▶ **Article**
»»

C.C.B.: But I just want to because I’m here in outer space, you know, with these pictures of the black holes and nobody knows what the hell that means. Really, I want to go back to the issue now. When I borrowed Human One for an exhibition, it was extremely important to me to be able to borrow it from the person who had purchased. I mean I’m not going into the details of if there’s more than one person or not but purchased it as an and therefore the squat contract which is associated to that was very important for me. As a description of the medium. Let’s say in the label that’s important because for a curator you know if you borrow something, for example, from a collector or from an artist, it has a certain number, has a certain prestige. If I go out and take a copy off the internet of a video and I didn’t even tell anybody who has the rights on it of any sort, that’s like a fat exhibition that’s like the immersive wagon you know, and it’s not so in order to show that I have the original artwork in my exhibition. And this what this gives is empowerment to the viewers because the viewers who come to the museum say: wow, you know we have human one and I’m in front of this digital artwork, which is the digital artwork. It’s like showing the borrowing, the, I mean the smart contract, I guess, associated to an ANT of an everyday versus just downloading the everyday and printing it out and putting it on the wall in the museum. For me, this was the proof, let’s call it the proof that it was legitimate curatorial practice, that I borrowed the artwork, and it was all connected with that smart contract being able to put it in the label. That’s why I went through so many.

M.W.: Well, it’s.

««

(Data records)

»»

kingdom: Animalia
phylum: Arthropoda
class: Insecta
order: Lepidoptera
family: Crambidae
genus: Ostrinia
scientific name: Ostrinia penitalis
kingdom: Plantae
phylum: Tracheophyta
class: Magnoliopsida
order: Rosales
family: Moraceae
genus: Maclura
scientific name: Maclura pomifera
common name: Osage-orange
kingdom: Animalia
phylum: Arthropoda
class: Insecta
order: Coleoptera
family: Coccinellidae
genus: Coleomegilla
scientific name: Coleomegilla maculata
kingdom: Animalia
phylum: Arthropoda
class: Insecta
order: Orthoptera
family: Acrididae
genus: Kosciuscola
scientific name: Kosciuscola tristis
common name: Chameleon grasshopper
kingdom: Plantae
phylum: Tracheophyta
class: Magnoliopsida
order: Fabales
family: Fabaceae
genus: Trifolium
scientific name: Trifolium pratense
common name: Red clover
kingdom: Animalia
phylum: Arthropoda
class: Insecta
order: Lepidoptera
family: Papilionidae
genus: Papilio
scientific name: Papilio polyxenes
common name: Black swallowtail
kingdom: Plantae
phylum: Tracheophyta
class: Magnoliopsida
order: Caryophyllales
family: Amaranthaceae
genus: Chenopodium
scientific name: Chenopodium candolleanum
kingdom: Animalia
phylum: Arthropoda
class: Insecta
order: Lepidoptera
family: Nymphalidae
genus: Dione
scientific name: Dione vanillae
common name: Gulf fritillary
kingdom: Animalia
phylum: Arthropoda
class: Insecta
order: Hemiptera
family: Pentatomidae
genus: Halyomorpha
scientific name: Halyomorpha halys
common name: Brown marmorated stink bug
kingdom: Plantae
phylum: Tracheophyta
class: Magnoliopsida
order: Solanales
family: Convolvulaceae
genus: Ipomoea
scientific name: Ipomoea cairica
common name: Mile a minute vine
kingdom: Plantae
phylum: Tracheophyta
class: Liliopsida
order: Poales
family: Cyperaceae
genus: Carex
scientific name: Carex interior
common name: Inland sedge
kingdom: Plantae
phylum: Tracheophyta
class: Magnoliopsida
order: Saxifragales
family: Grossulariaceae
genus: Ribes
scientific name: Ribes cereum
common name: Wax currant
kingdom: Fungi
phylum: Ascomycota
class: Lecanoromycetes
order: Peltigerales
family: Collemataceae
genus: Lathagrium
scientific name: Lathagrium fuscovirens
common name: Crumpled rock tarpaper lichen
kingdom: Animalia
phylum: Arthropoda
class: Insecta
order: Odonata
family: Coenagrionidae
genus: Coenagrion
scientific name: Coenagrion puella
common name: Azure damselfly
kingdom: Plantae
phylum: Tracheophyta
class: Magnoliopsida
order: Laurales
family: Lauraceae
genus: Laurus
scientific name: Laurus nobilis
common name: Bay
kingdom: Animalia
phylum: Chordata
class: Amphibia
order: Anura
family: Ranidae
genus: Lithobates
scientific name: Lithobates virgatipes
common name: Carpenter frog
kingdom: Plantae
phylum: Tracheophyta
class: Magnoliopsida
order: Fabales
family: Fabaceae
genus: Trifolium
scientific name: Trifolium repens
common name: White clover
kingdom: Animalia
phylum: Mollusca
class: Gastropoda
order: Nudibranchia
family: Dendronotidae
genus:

««

▶ **Written problem 1**
In the transcript, why did C.C.B. consider it so important to borrow Human One from the person who had purchased it? Answer in one to three sentences.
▶ **Written problem 2**
Reproduce the rows verbatim, everything from the very first row down to the line containing "scientific name: Papilio polyxenes", with both of those lines included.

▶ **Exercise response 1**
Borrowing a work from a collector or an artist carries a certain prestige, and it showed that the exhibition had the original artwork rather than a copy of a video taken off the internet. C.C.B. saw this as proof of legitimate curatorial practice, backed by the smart contract that could be put on the label.

▶ **Exercise response 2**
kingdom: Animalia
phylum: Arthropoda
class: Insecta
order: Lepidoptera
family: Crambidae
genus: Ostrinia
scientific name: Ostrinia penitalis
kingdom: Plantae
phylum: Tracheophyta
class: Magnoliopsida
order: Rosales
family: Moraceae
genus: Maclura
scientific name: Maclura pomifera
common name: Osage-orange
kingdom: Animalia
phylum: Arthropoda
class: Insecta
order: Coleoptera
family: Coccinellidae
genus: Coleomegilla
scientific name: Coleomegilla maculata
kingdom: Animalia
phylum: Arthropoda
class: Insecta
order: Orthoptera
family: Acrididae
genus: Kosciuscola
scientific name: Kosciuscola tristis
common name: Chameleon grasshopper
kingdom: Plantae
phylum: Tracheophyta
class: Magnoliopsida
order: Fabales
family: Fabaceae
genus: Trifolium
scientific name: Trifolium pratense
common name: Red clover
kingdom: Animalia
phylum: Arthropoda
class: Insecta
order: Lepidoptera
family: Papilionidae
genus: Papilio
scientific name: Papilio polyxenes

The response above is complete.